MISSISSIPPI GRIND is an interesting tale about gambling addiction, disguised as a road trip movie. It seems to condemn the addiction it highlights, but at the same time MISSISSIPPI GRIND champions the addiction as a fun “throw caution to the wind” lifestyle. When we first meet Gerry (Mendelsohn), his life is in ruins because of his addiction. His compulsive gambling has evolved into him becoming a chronic liar and a serial abuser of other people’s kindness.
In a smoky poker room, Gerry comes across the sociable Curtis (Reynolds). They hit it off immediately over their mutual love for cards and poker chips. After much discussion, and a few drinks, both decide to head down south to New Orleans to take part in a high-stakes poker game. Gerry is hoping to turn his luck around while Curtis appears to admire the aged gambler. Curtis merely seems interested so that he can learn more about his own path in life by picking up on what went wrong in Gerry’s.

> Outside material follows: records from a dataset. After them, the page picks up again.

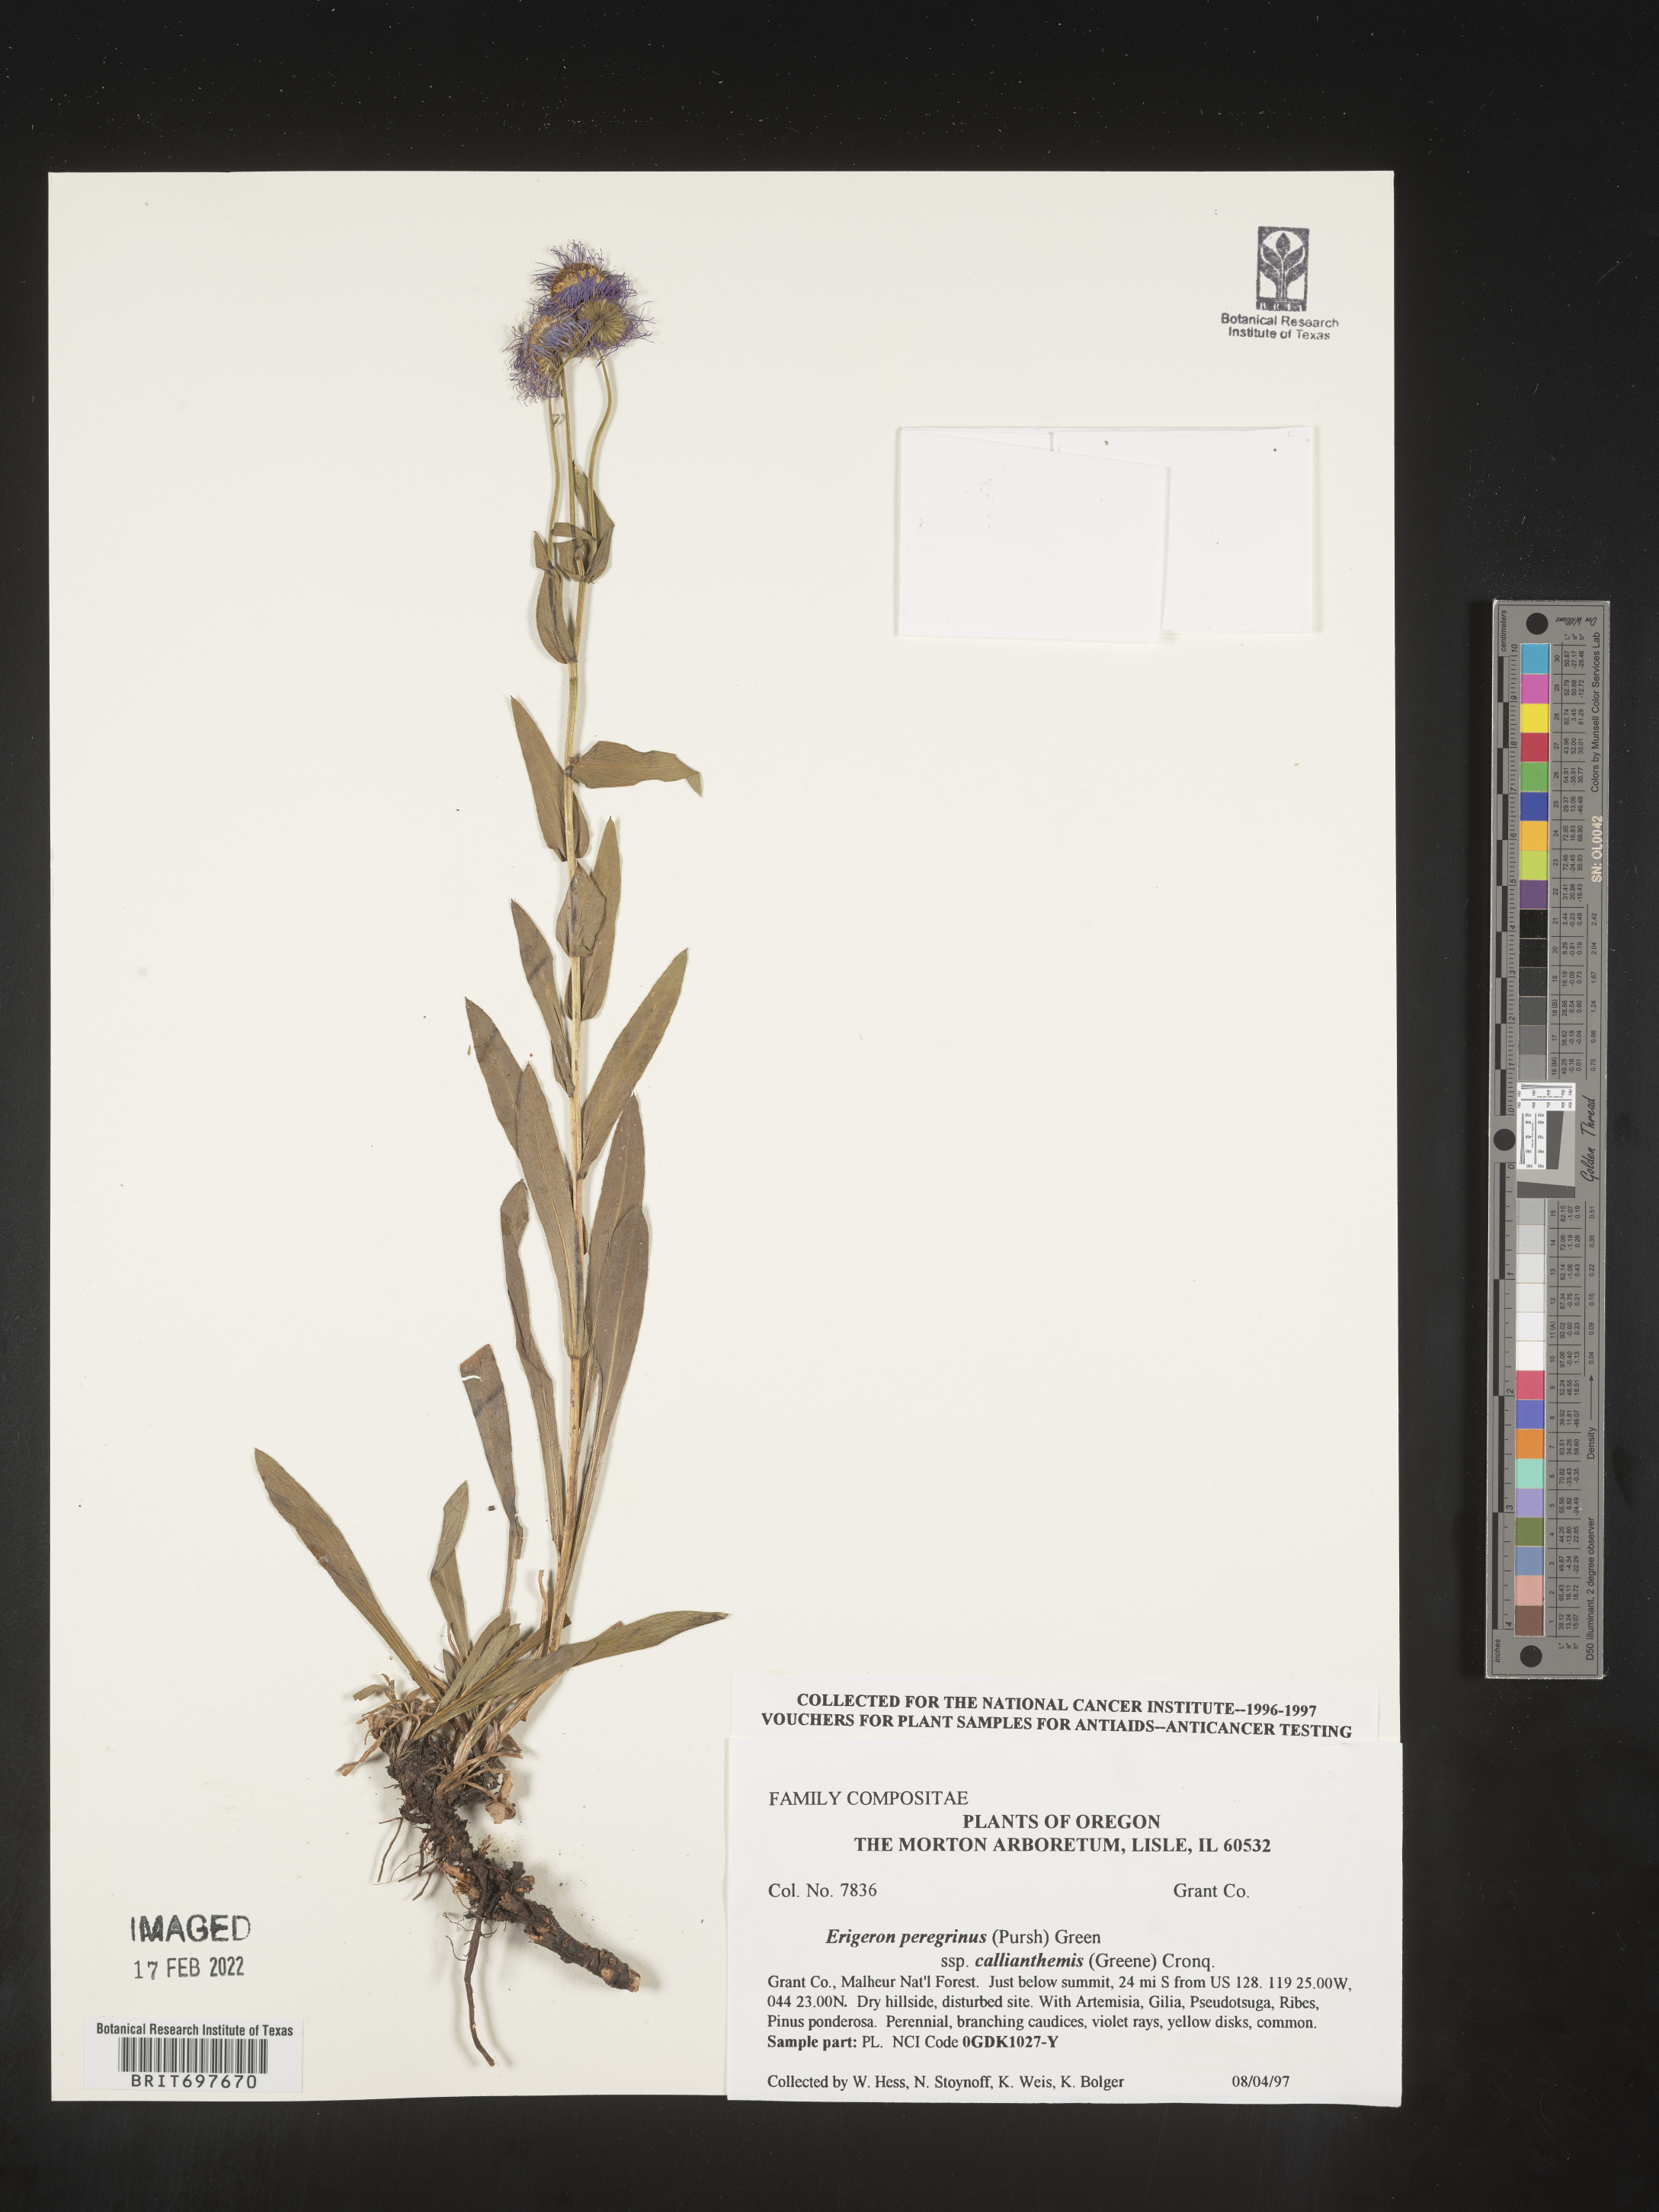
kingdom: Plantae
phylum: Tracheophyta
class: Magnoliopsida
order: Asterales
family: Asteraceae
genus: Erigeron
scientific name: Erigeron glacialis
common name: Subalpine fleabane
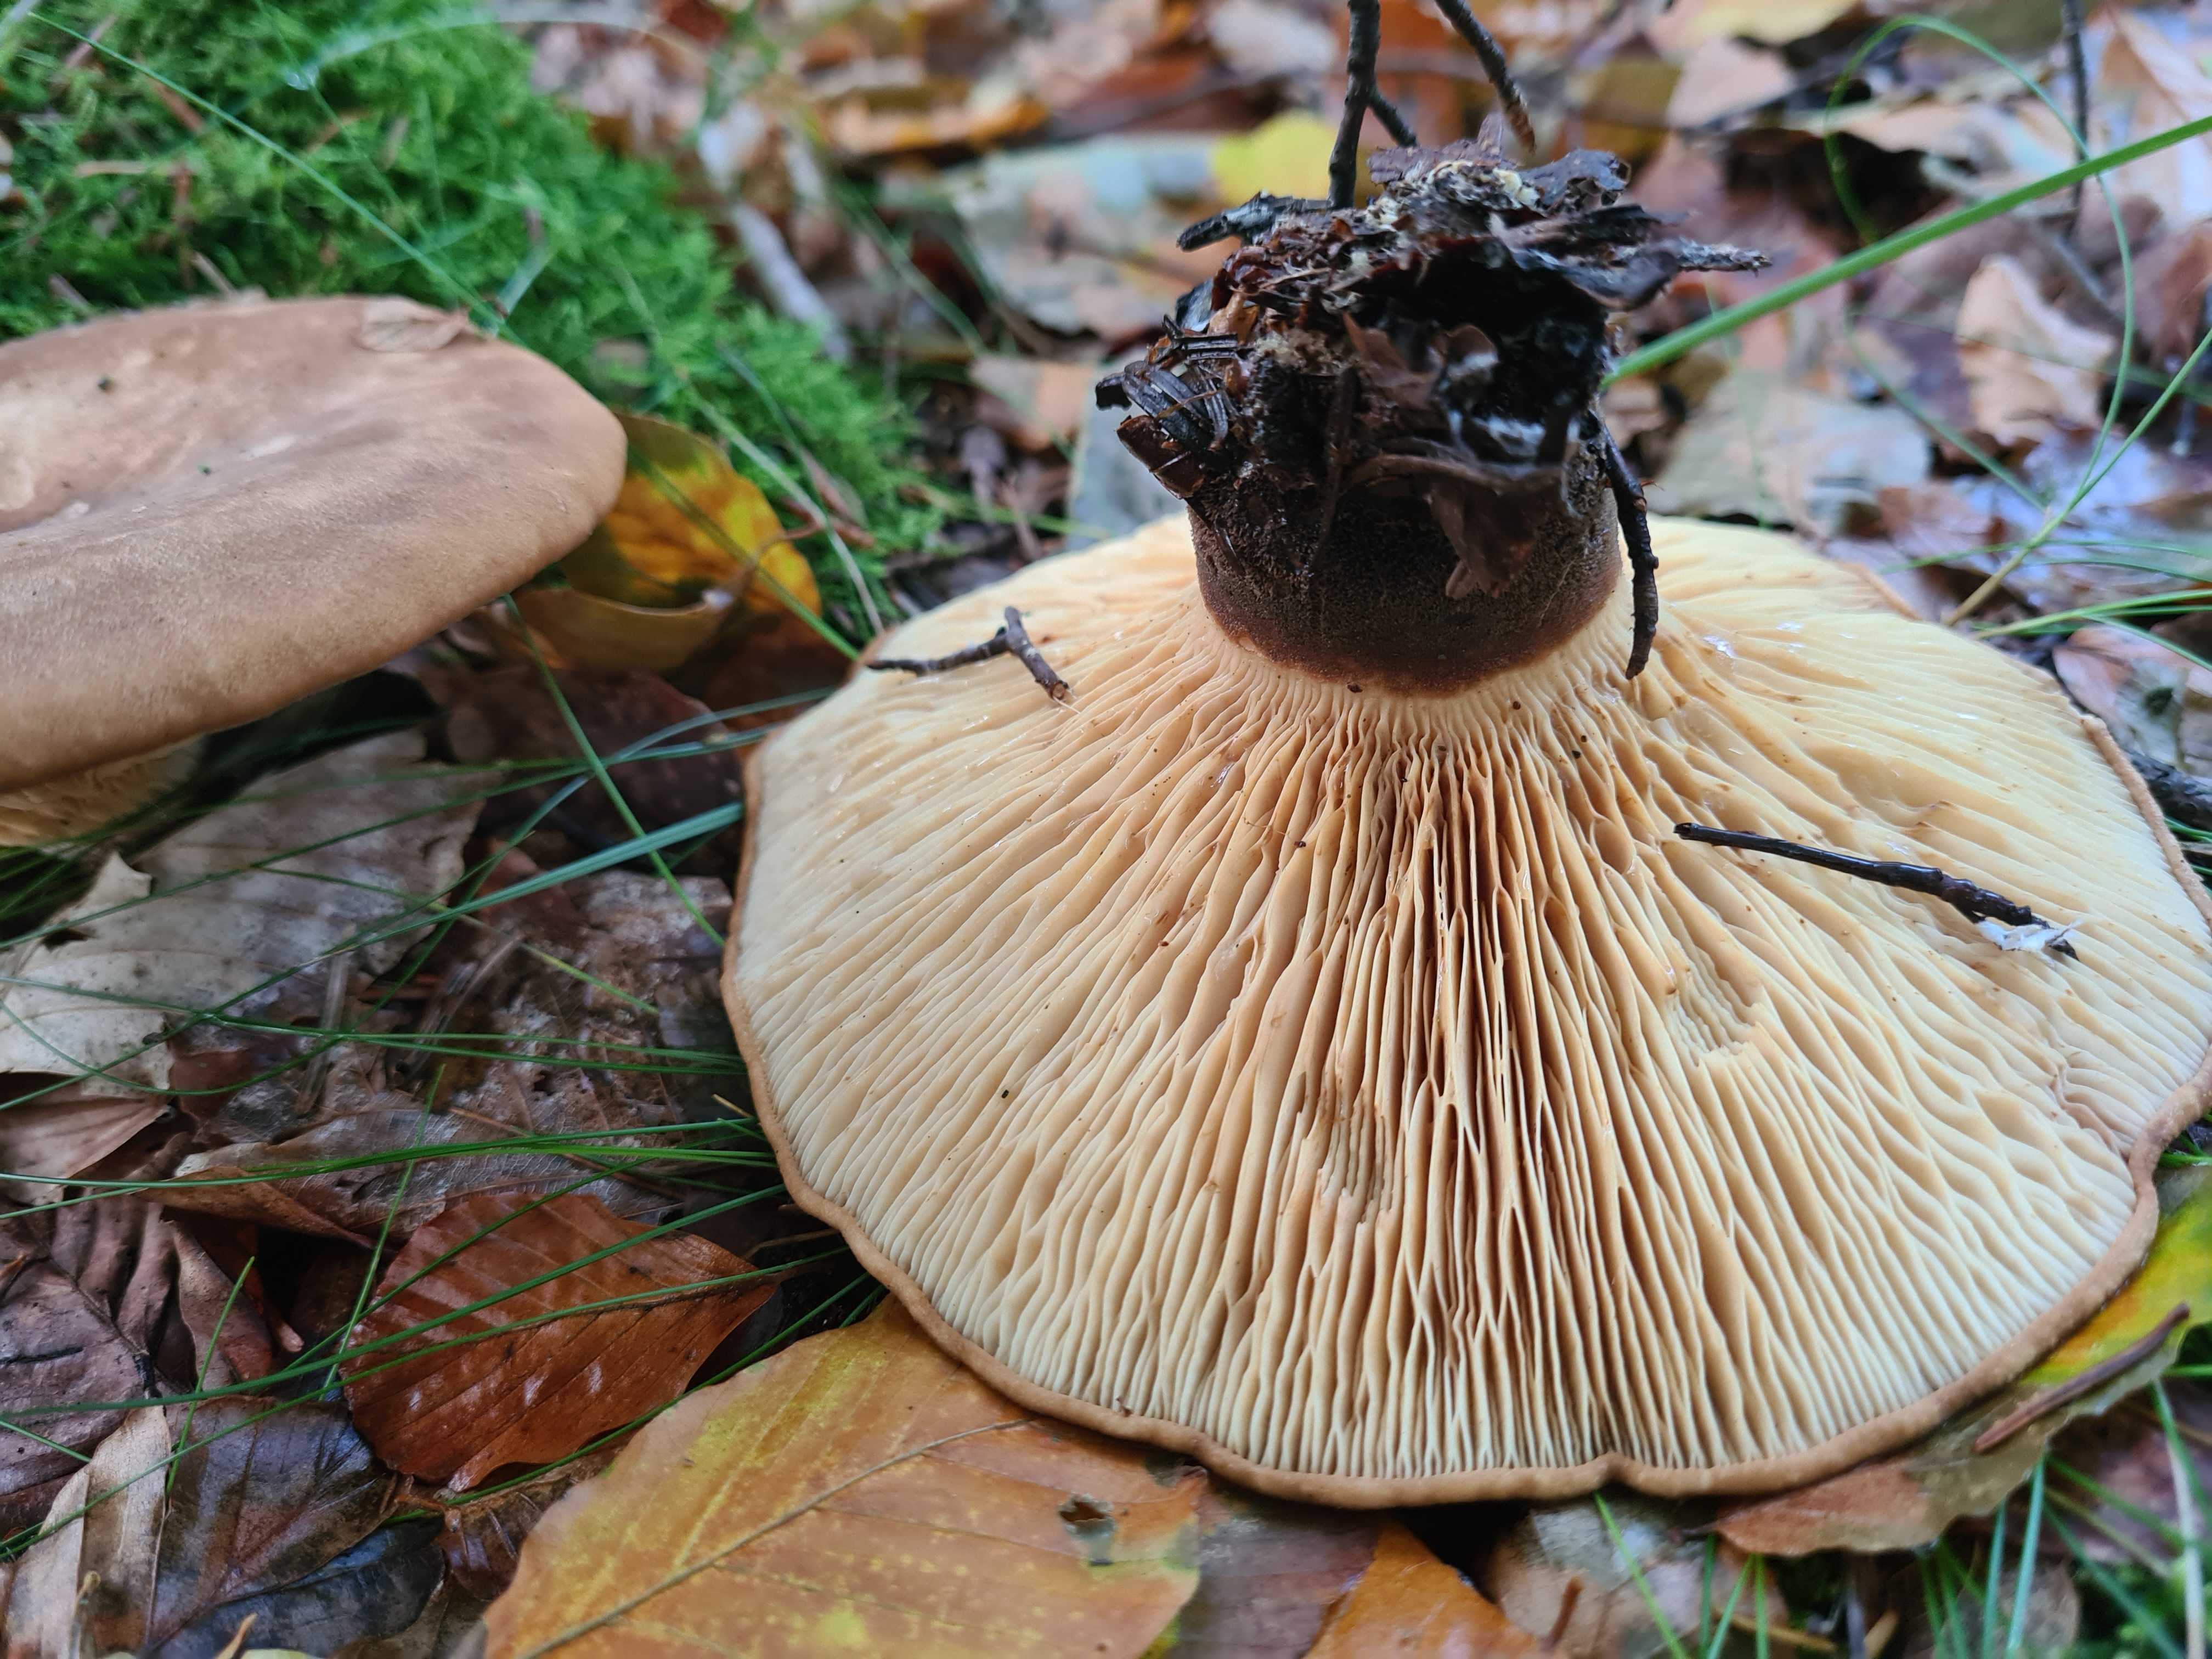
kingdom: Fungi
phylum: Basidiomycota
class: Agaricomycetes
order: Boletales
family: Tapinellaceae
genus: Tapinella
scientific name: Tapinella atrotomentosa
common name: sortfiltet viftesvamp
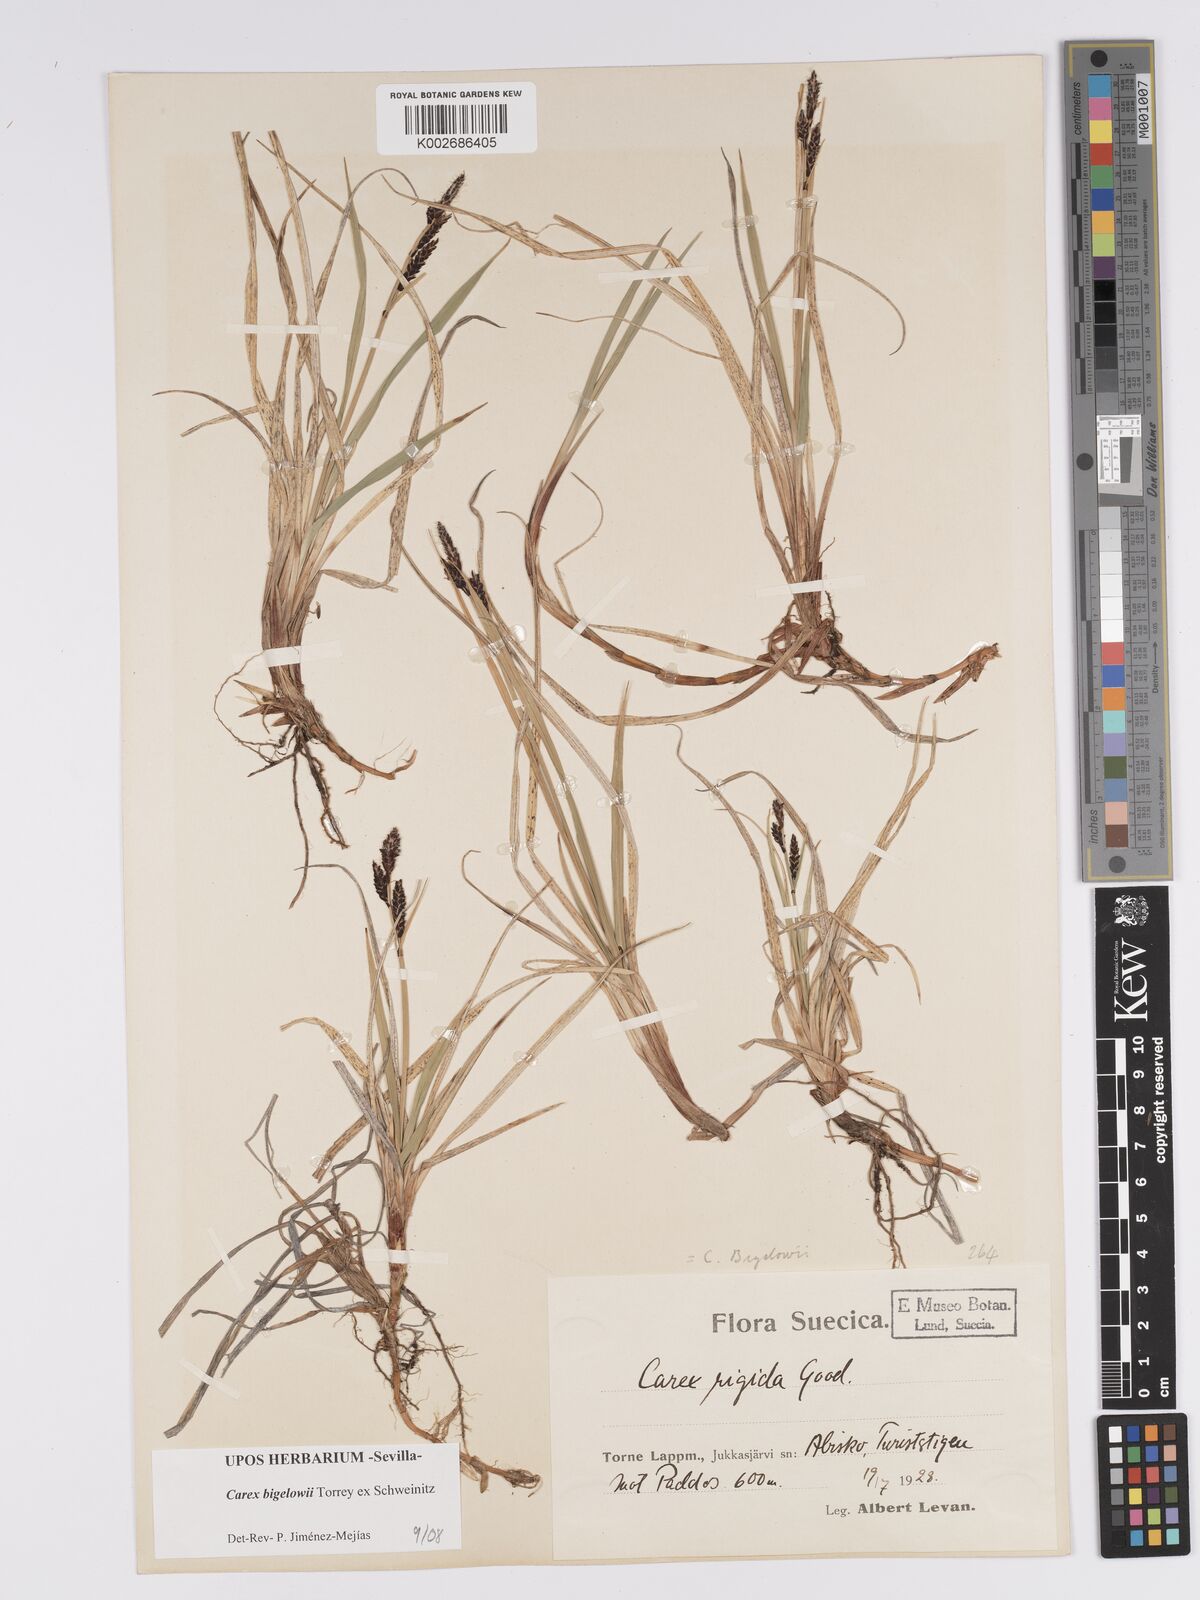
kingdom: Plantae
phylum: Tracheophyta
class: Liliopsida
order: Poales
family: Cyperaceae
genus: Carex
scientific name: Carex bigelowii
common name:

The ensuing road trip is equal parts interesting and equal parts meandering. It reminds me a bit of SIDEWAYS, but like SIDEWAYS, I thought the story just didn’t match the spot-on acting. Mendelsohn portrays Gerry to a ‘T’ as we see just how far and low Gerry goes to win the smallest amount of money. Reynolds, who begins the movie curious and talkative, slowly becomes moody and reflective. The overall transformation of these characters is interesting enough, but sometimes their in-car conversations feel like eavesdropping on two people on a plane out of boredom.
When they’re not rolling the dice or rubbing their playing cards for good luck, the two find themselves dishing on life and love at seedy bars and downtrodden hotel rooms. The movie could have been an interesting character study if Gerry had more depth to him, other than his addiction. By the end we don’t really feel like we’ve learned too much about a man who’s looking for his next betting fix.
If you’re looking for growth or some kind of resolution to these two men’s lives, you’re out of luck. A certain amount of dread permeates as the road trip continues and by the end, it doesn’t really feel like any lessons were learned. But maybe that’s the point of MISSISSIPPI GRIND, that addiction sometimes is what makes a person. The performances in MISSISSIPPI GRIND are sure a bet, but if you’re looking to hedge your bets on the story, that could be a losing proposition.
Video: (1080p Widescreen 2:39:1) Everything, down to the individual cards and the lights on the slot machines, come through clear on this Blu-ray.
Audio: (English DTS-HD Master Audio 5.1) The sounds of the casino, the eerie silence filling the country side, reverberate wonderfully on this Blu-ray.
Two of a Kind: On the Road with MISSISSIPPI GRIND (17:28): An over encompassing behind the scenes feature that looks at the creation of the movie and provides thorough interviews with the cast and crew.